This movie - the pluperfect example of the Warner gangster film - seems a better film today than at the time it was released. Directed with flair by Raoul Walsh, it moves at a cracking pace and is especially well cast with a gallery of Warner Bros regulars. Cagney dominates the picture with one of his most likeable and poignant performances, always full of humour and above all, humanity. The attention to period detail is outstanding and especially, with regard to its music score - a brilliant collage of contemporary popular songs woven into a marvellous dramatic score by that unsung genius, Ray Heindorf who also provides the knockout orchestrations.

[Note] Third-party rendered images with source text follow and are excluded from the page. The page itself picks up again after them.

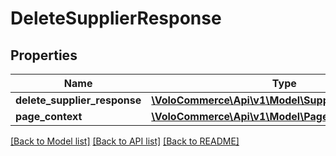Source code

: # DeleteSupplierResponse

## Properties
Name | Type | Description | Notes
------------ | ------------- | ------------- | -------------
**delete_supplier_response** | [**\VoloCommerce\Api\v1\Model\SupplierResponseBean**](SupplierResponseBean.md) |  | [optional] 
**page_context** | [**\VoloCommerce\Api\v1\Model\PageContext**](PageContext.md) |  | [optional] 

[[Back to Model list]](../README.md#documentation-for-models) [[Back to API list]](../README.md#documentation-for-api-endpoints) [[Back to README]](../README.md)


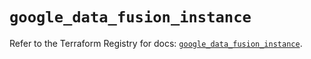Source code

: # `google_data_fusion_instance`

Refer to the Terraform Registry for docs: [`google_data_fusion_instance`](https://registry.terraform.io/providers/hashicorp/google/6.27.0/docs/resources/data_fusion_instance).
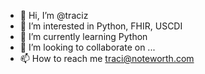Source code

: - 👋 Hi, I’m @traciz
- 👀 I’m interested in Python, FHIR, USCDI
- 🌱 I’m currently learning Python
- 💞️ I’m looking to collaborate on ...
- 📫 How to reach me traci@noteworth.com

<!---
traciz/traciz is a ✨ special ✨ repository because its `README.md` (this file) appears on your GitHub profile.
You can click the Preview link to take a look at your changes.
--->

The finale is pure magic, as Cagney dies in the arms of Gladys George, on the steps of a large church (one of the most ubiquitous standing sets on the Warner Lot - Bette Davis runs up those steps at the start of Deception (1946) and it stood in as a Court House in a dozen films). Bogart makes a great ratfaced crook and his verbal sparring with Cagney is a delight.
The DVD is all one could ever wish for - a sparkling restoration with terrific sound and a host of extras to delight the most discerning of buffs. My only quibble - for some weird reason, my copy lost synchronisation between sound & picture for about 15 minutes (Reel 2?). However, I have seen other copies and it was fine.
Bravo Warners! This great film is now immortally preserved and its stature can only grow with each passing decade. The last line is one of the great curtain calls...and if you don't feel your eyes moisten, you are made of stone.